**Directive:**
Copy every one of these records word for word, leaving out the pictures.

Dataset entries
[Start of Attachment]

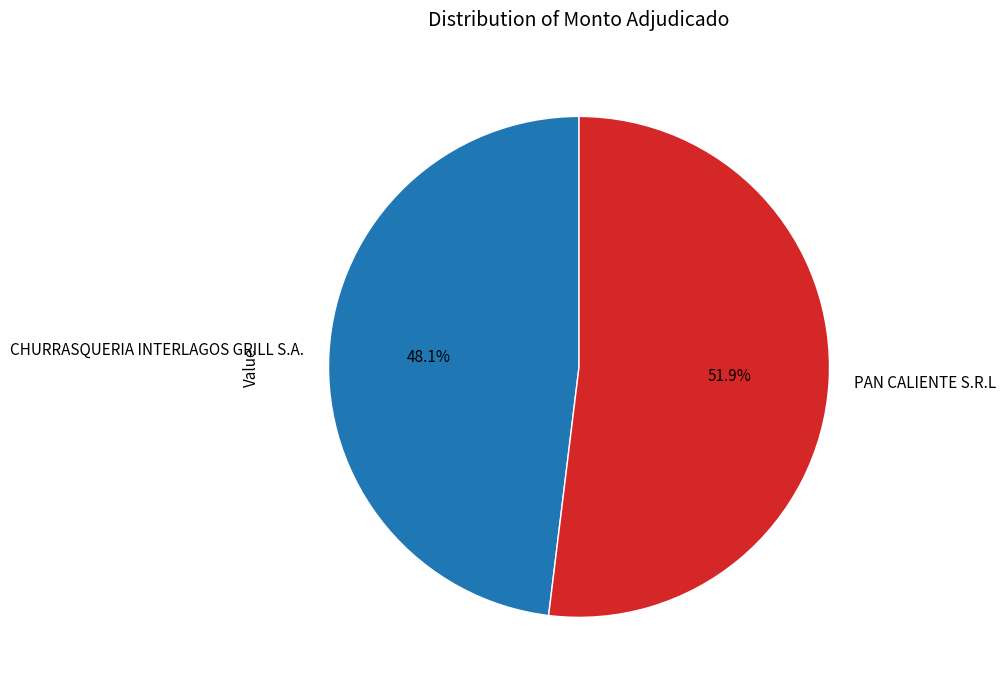

Which category has the smallest portion of the pie?

CHURRASQUERIA INTERLAGOS GRILL S.A.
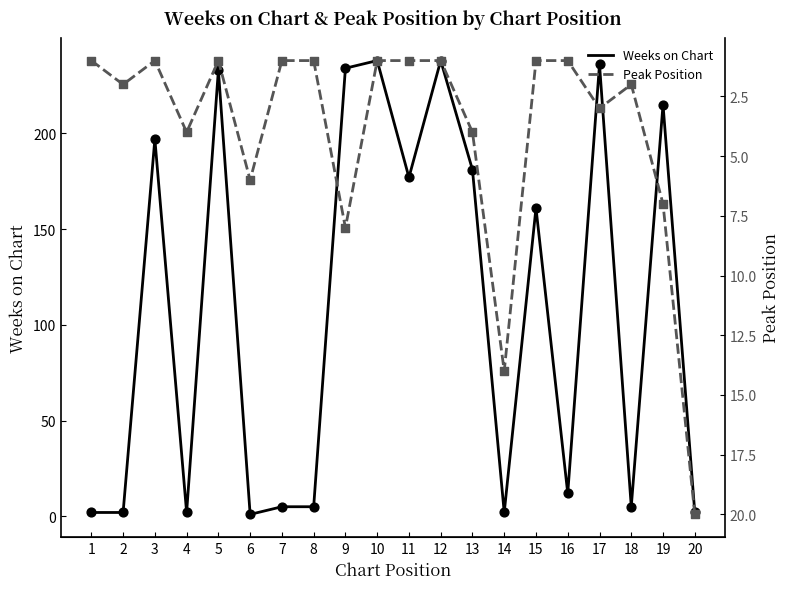

What are all the series names shown in the legend?

Weeks on Chart, Peak Position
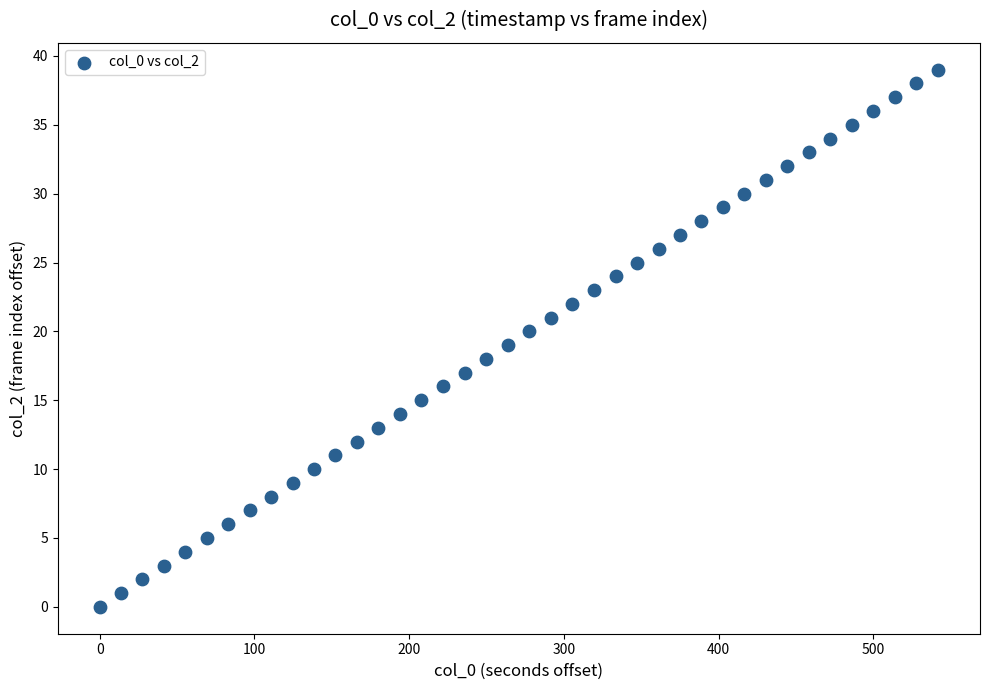

What is the range of Y values (max minus min)?

39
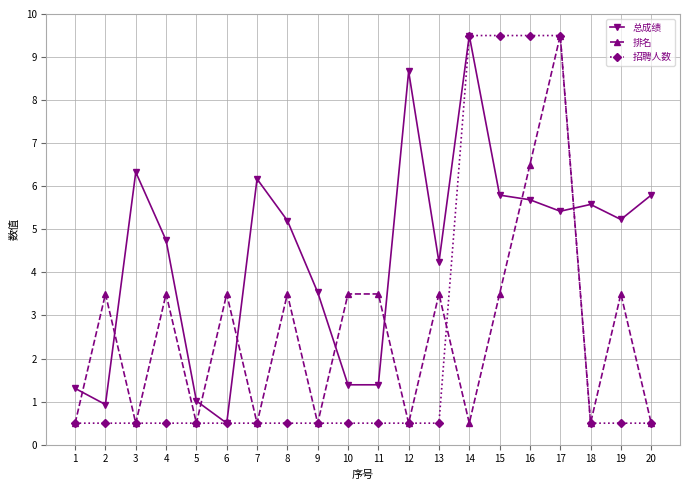

Between 8 and 11, which series saw the biggest shift?

总成绩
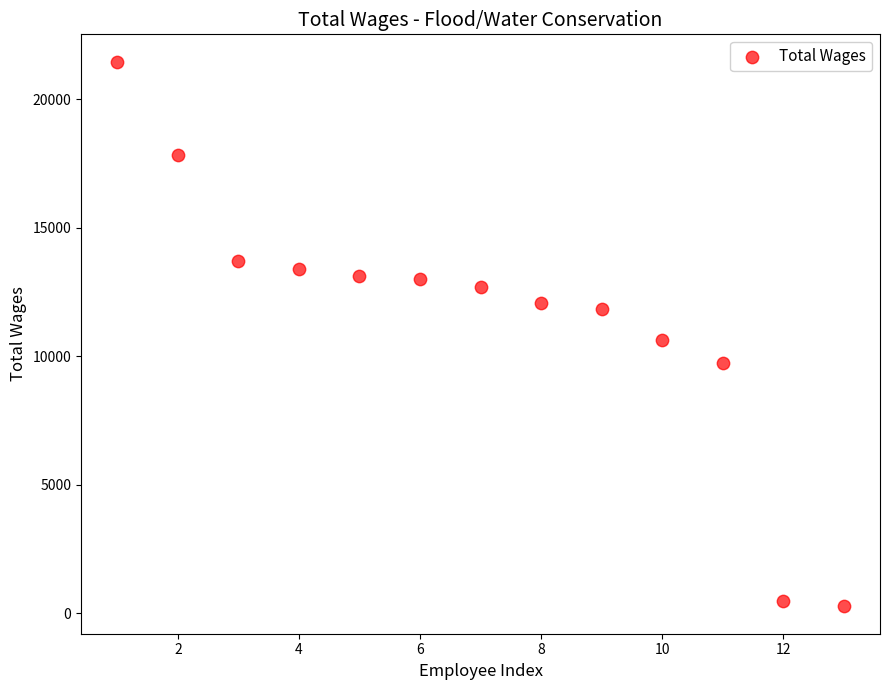

What is the range of X values (max minus min)?

12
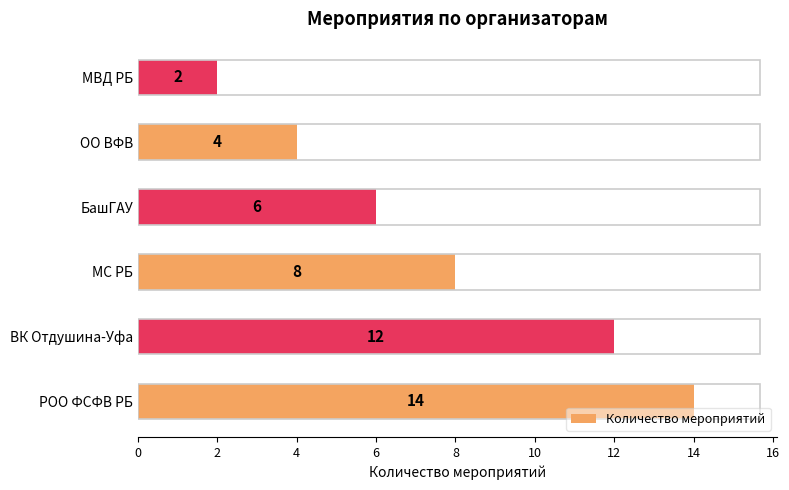

What is the average value?

8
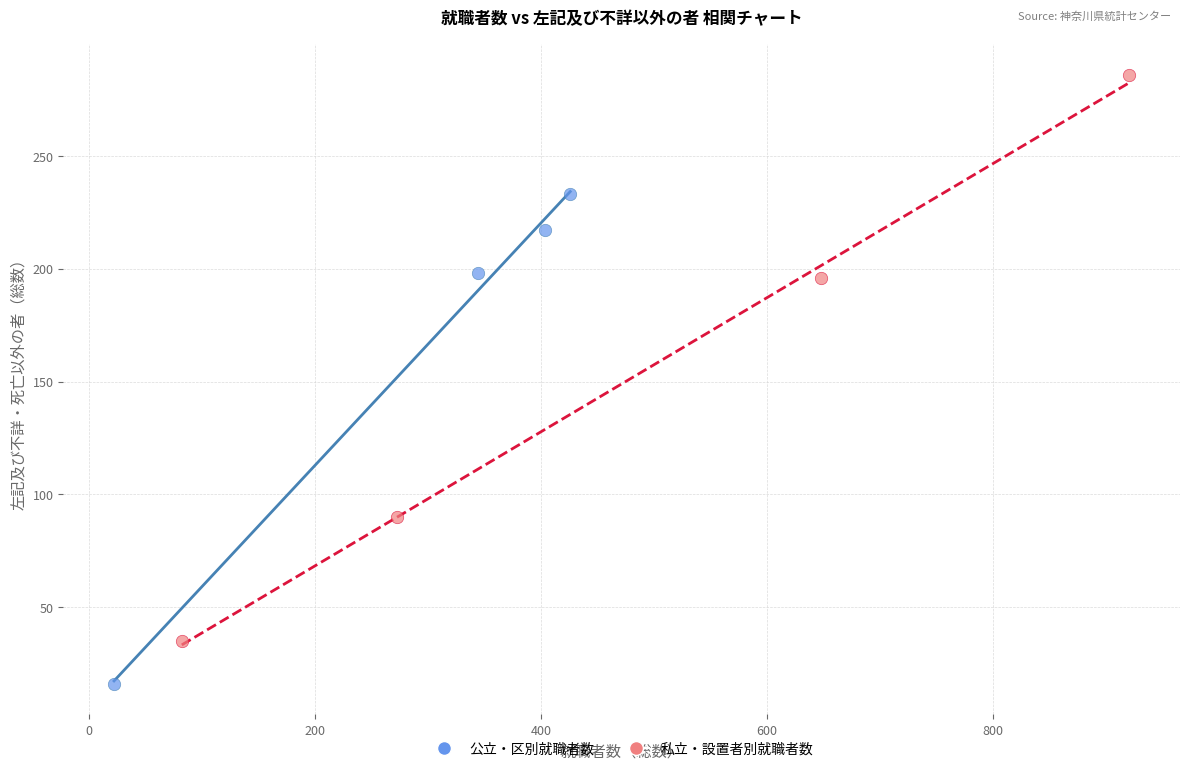

Which series reaches the minimum Y coordinate?

公立・区別就職者数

[End of Attachment]

**Task result:**
Which category has the smallest portion of the pie?

CHURRASQUERIA INTERLAGOS GRILL S.A.

What are all the series names shown in the legend?

Weeks on Chart, Peak Position

What is the range of Y values (max minus min)?

39

Between 8 and 11, which series saw the biggest shift?

总成绩

What is the range of X values (max minus min)?

12

What is the average value?

8

Which series reaches the minimum Y coordinate?

公立・区別就職者数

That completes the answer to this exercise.